● **Source text**
Right now my play about James Baldwin – it’s called Waiting for Giovanni – premiered in San Francisco a year ago, 2011. I’m doing rewrites now and I’m ging to be doing a reading of the new work. I’ve done one reading in New York, I’m going to do another in the fall. I’m trying to get it to a shape so some other producer will pick it up and will want to put it up there on the stage. That’s my focus. I was very lucky – New Conservatory Theater Center, it’s in San Francisco, it’s a gay theater, it’s been around for about 30 years – they took a chance. The executive director kind of knew me and he heard me read from it actually, and I was reading James Baldwin. And he thought, “Oh, this is going to be good” so he produced it. I had a really great experience. And I only had one other play produced, that was 20 years before. I felt really fortunate and it made me realize I wanted to write more theater. I try to work on a cycle of plays about people of color in the early part of the 20th century who were in the arts. Music, literature, whatever. So we’ll see how far into the future that takes me.
I’m already visualizing certain artists who I would love to see in that.
Well, I’m already working on Alberta Hunter, who was a lesbian singer. So we’re excited about that. I’m also doing another Gilda novel. GildSera: The Alternate Decades.
I think some of our readers are going to be excited, because when we were talking about your poetry they were all, “What about her novels? What about her novels?”
So yeah, Gilda, I’m working on her. I’ve started. I’d say I’ve probably got about half the book done. I don’t know how long that’ll take me, but hopefully soon.
What role did Baldwin play in your cultivation as a writer?
Baldwin was the first writer that I read who was gay. I was probably 14 at the time, and that he was black and gay was such a revelatory thing for me because I knew I was a lesbian. I felt like I learned to love words reading Baldwin. His love for words and mastery of the English language so fascinated me when I read his books. When I was 14 I probably didn’t understand most of it. You go back and you just realize his words have stuck with me all this time. When I went to work on the play I had to reread a lot of things and read some biographical material, and I feel like his voice is so in my head. When writing the play people would ask me, “Well, what kind of permissions did you have to get to put his words into the play?” I said, “Oh, no, I don’t use any of his words, it’s all me.” And that’s the greatest compliment I could have.

● **Data shown**
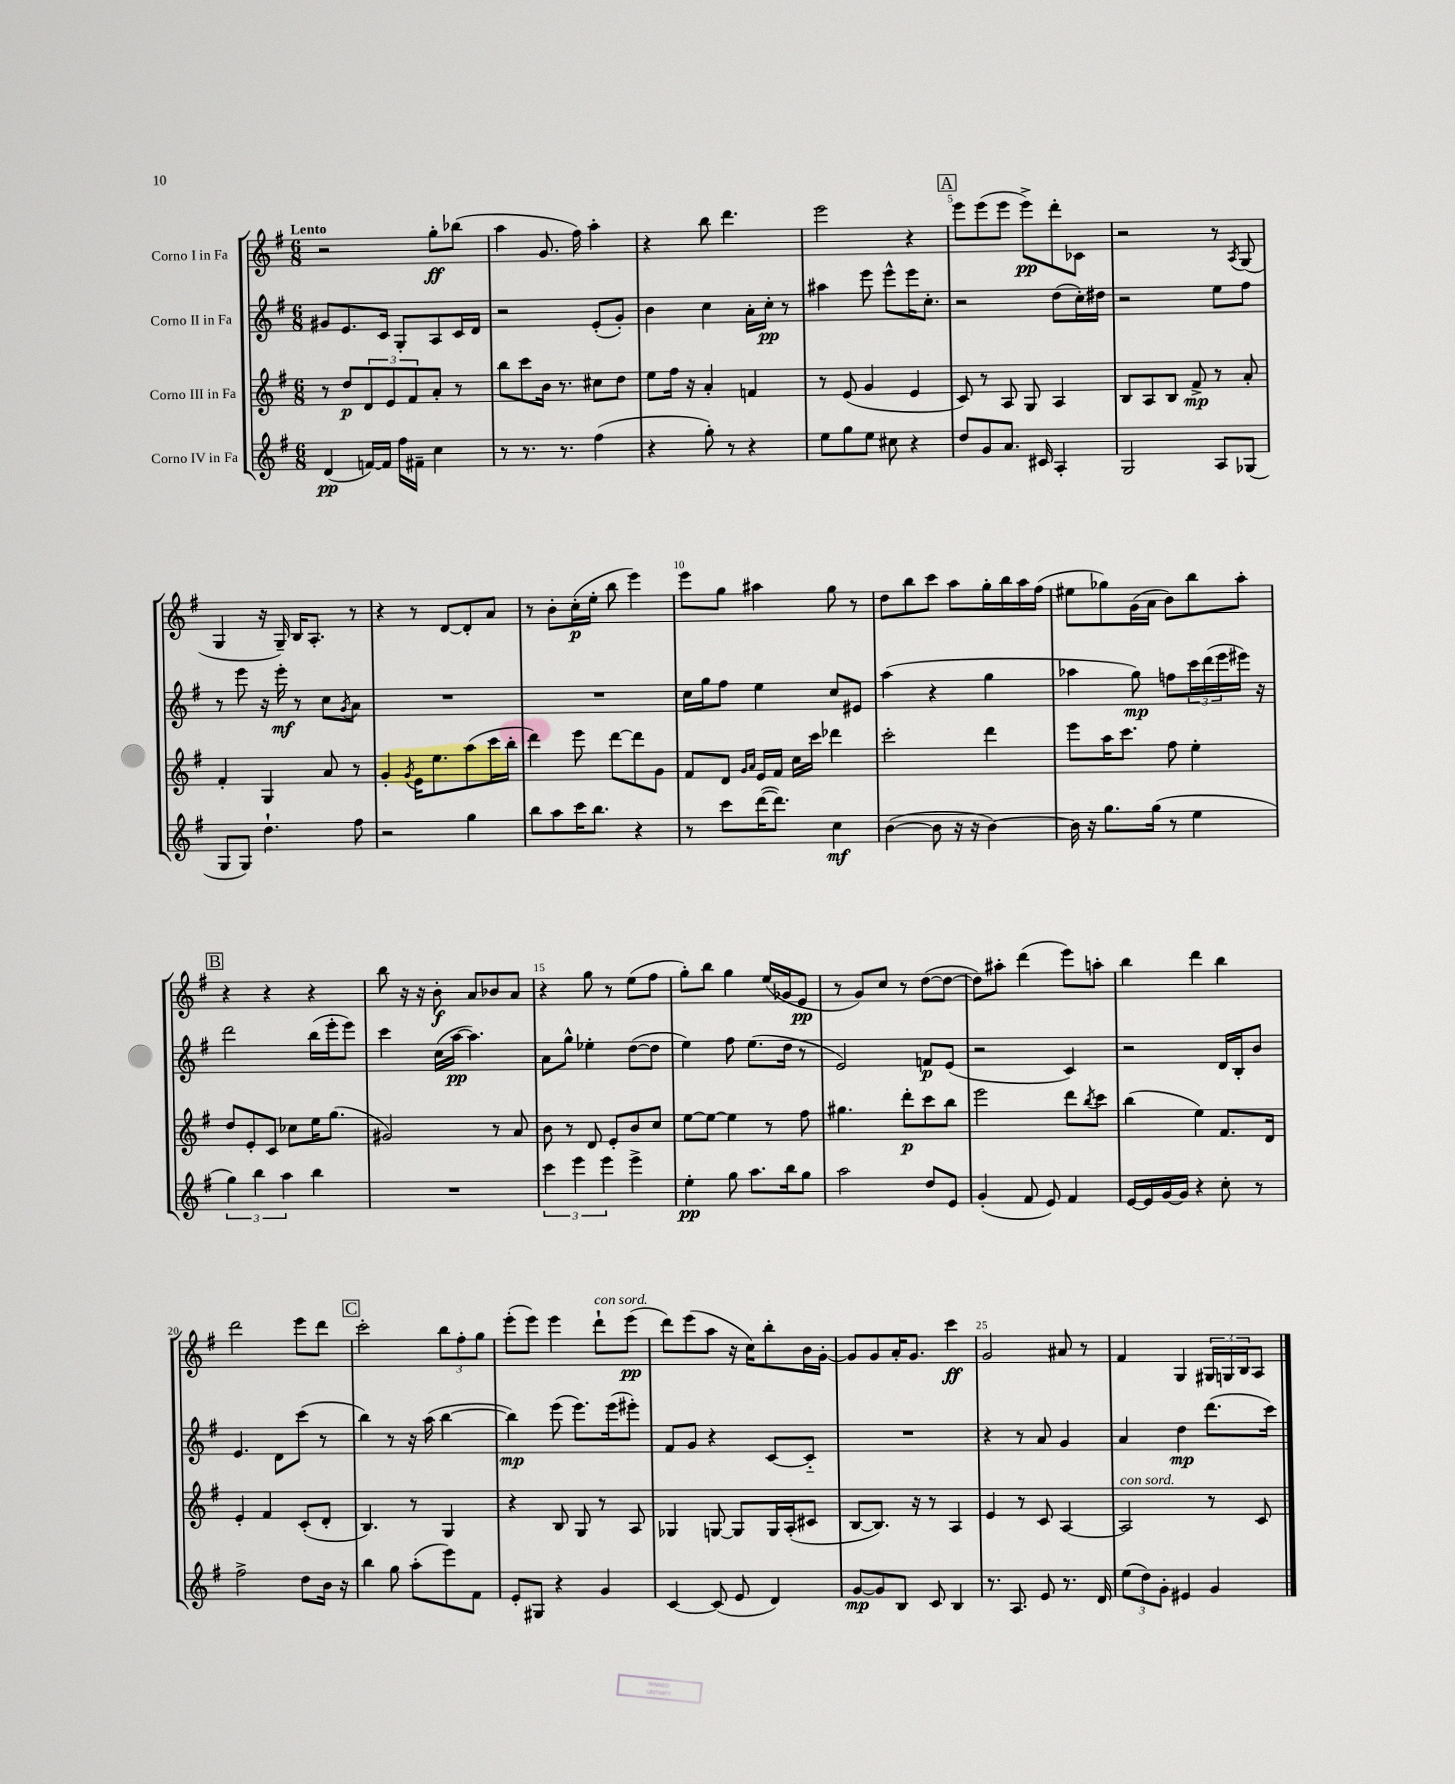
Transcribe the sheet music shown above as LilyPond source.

● **To be done**
Please answer from the interview above: which theater produced Waiting for Giovanni?

● **Answer in full**
New Conservatory Theater Center, a gay theater in San Francisco.